Start of EXCERPTED PASSAGE
# Toni, Are you okay?



## beck3906 (Sep 3, 2010)

I just read that New Zealand was hit by a significant earthquake.  Wanted to know if you and yours were okay.


----------



## jeff (Sep 3, 2010)

I sent her an email when I saw that news. No response yet. The news said that large areas are without power so it might be a while before we hear from her.


----------



## Monty (Sep 3, 2010)

She is about 30KM north of Christchurch, which had a lot of damage.
.


----------



## altaciii (Sep 3, 2010)

The site has several members that are in New Zealand.  I hope and pray that they are all ok. If anyone hears from Toni or anyone else, please post and let us know


----------



## beck3906 (Sep 3, 2010)

altaciii said:


> The site has several members that are in New Zealand. I hope and pray that they are all ok. If anyone hears from Toni or anyone else, please post and let us know


 
Very true, and I didn't mean to forget anyone. Toni has been active lately and she was the first to come to mind.

I checked the members list and found several names while most have never posted. 

Let's hear from you guys when you can!!!!!


----------



## Toni (Sep 3, 2010)

We are all fine.  Woke up at 4:30 am to the walls moving in and out, I was so tired as I fell asleep at 2:30m I thought it was the wind and when it did not stop and I saw the walls moving  I started screaming ok, I was hysterical Mark got everyone into the door frames and stayed with me as I was so out of it. Nothing worse than waking up to an earthquake!!

No major damage done.  I have never experienced 7.4 in my life.  Hard to put into words what I just went through, very very scary and I DO NOT want to experience it again. NOW I KNOW ITS TIME TO COME HOME!!

The city of Christchurch got the wrost of the damnage, no deaths, minor injuries, looting and people just upset.

Everyone is fine down here thank you everyone for caring! means a lot to my family and I.


----------



## ldb2000 (Sep 3, 2010)

Glad to hear your ok Toni . Take care of yourself and family .


----------



## ThomJ (Sep 3, 2010)

What Butch said


----------



## Pens By Scott (Sep 3, 2010)

Good to hear everyone is ok...
End of EXCERPTED PASSAGE
PROBLEMS AND TASKS:
**A.** In the forum thread about the New Zealand earthquake, where does Monty say Toni lives in relation to Christchurch?
**B.** Please carry on the forum thread about the New Zealand earthquake from its final post.
These items are separate material with no connection to the earthquake thread.
Start of DATA SUPPLIED
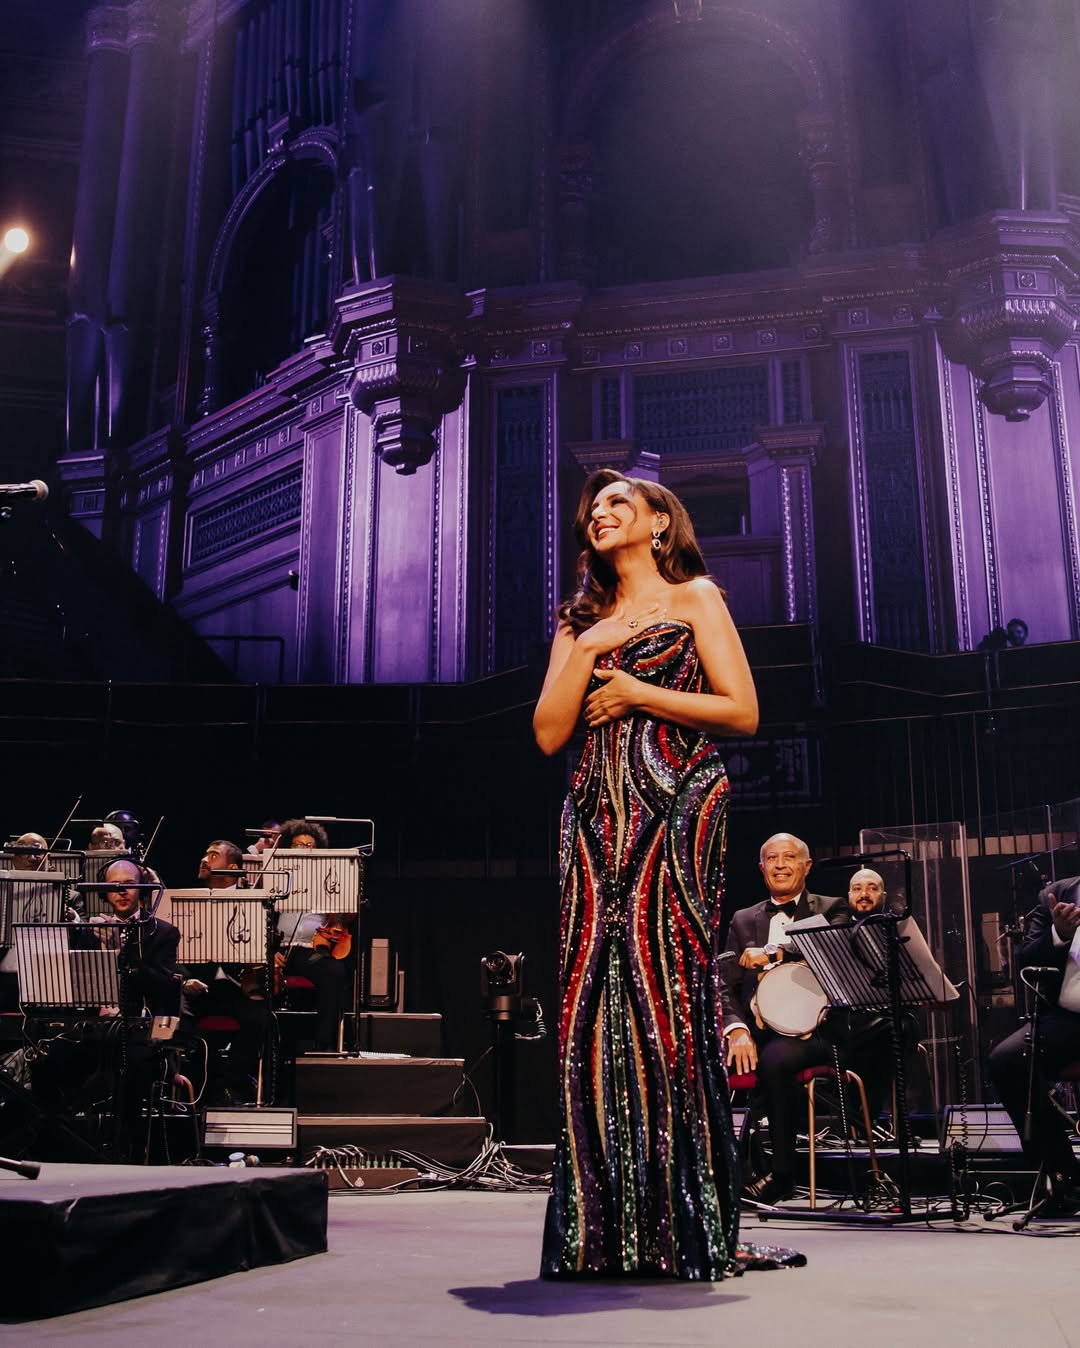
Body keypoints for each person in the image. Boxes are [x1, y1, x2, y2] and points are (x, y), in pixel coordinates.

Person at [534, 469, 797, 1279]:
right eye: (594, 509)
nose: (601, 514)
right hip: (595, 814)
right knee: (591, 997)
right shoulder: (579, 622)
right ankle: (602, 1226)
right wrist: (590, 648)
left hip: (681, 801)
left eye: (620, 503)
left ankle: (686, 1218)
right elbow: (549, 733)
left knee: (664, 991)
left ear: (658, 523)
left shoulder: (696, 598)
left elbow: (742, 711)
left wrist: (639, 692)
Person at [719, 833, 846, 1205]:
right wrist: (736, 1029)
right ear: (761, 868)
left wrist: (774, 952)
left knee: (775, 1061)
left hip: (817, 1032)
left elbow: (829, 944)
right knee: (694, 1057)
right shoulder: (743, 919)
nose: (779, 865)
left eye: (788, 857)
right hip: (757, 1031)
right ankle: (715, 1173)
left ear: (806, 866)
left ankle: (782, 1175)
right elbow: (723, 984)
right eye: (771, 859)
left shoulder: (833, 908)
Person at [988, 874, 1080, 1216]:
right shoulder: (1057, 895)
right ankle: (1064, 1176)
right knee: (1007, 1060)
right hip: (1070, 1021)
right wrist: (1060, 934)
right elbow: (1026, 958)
End of DATA SUPPLIED
RESULTS BY TASK:
**A.** About 30 km north of Christchurch.

**B.**
----------



## ed4copies (Sep 3, 2010)

Toni????

Hysterical????


Naaaahhhhhhh!!!!!


Glad to hear you and your family are all ok.

Don't be in too much of a hurry to rush to NJ---they could be having a hurricane this weekend


----------



## Woodlvr (Sep 3, 2010)

Glad to hear that you and your family are ok. I hope that others from the area will chime in if they can and let us know if they are ok.


----------



## BRobbins629 (Sep 3, 2010)

So glad you and the family are safe.  We were all woried.


----------



## Toni (Sep 3, 2010)

ed4copies said:


> Toni????
> 
> Hysterical????
> 
> ...


of coarse

I had Mark call my mother asap this morning and she knew nothing about our earthquake said all that she is hearing about is the hurricanes hitting where they are.  She would rather have the hurricane's than a 7.4 earthquake.

Most of the damage was at the town next to ours, pipes burst and a few buildings collapsing.  My SIL's chimney crumbled.  only 2 people injured, thank goodness


----------



## jimbob91577 (Sep 3, 2010)

You know what's amazing?  Living through a 7.0+ earthquake, getting up the next morning, logging onto Penturners.com, and commenting about the whole mess....

That is true dedication to our forum!


----------



## Toni (Sep 3, 2010)

jimbob91577 said:


> You know what's amazing?  Living through a 7.0+ earthquake, getting up the next morning, logging onto Penturners.com, and commenting about the whole mess....
> 
> That is true dedication to our forum!



I was instructed by the Big guy to get on, plus I have a lot of pm's asking me if I was alright AND my family is emailing me.


----------



## TurnaPen (Sep 3, 2010)

Toni, glad you and yours are ok, sad to hear about "looting"- Amos


----------



## Dudley Young (Sep 3, 2010)

Super good news Toni. We were concerned. Glad you're OK.


----------



## glen r (Sep 3, 2010)

Toni, its good to hear that you and your family are OK.  Lets all hope that the damage is not that bad and no one died in the quake.


----------



## darrin1200 (Sep 3, 2010)

Glad to hear everyone down there is alright.


----------



## jimofsanston (Sep 3, 2010)

glad to hear everyone is okay that has checked in here.


----------



## snyiper (Sep 3, 2010)

Glad you are ok Toni, I assume the canes are safe as well?


----------



## animefan (Sep 3, 2010)

Glad to hear that your fine.


----------



## Toni (Sep 3, 2010)

snyiper said:


> Glad you are ok Toni, I assume the canes are safe as well?



After the quake I went to take a look to make sure nothing happened to them, priorities...LOL


----------



## Tanner (Sep 3, 2010)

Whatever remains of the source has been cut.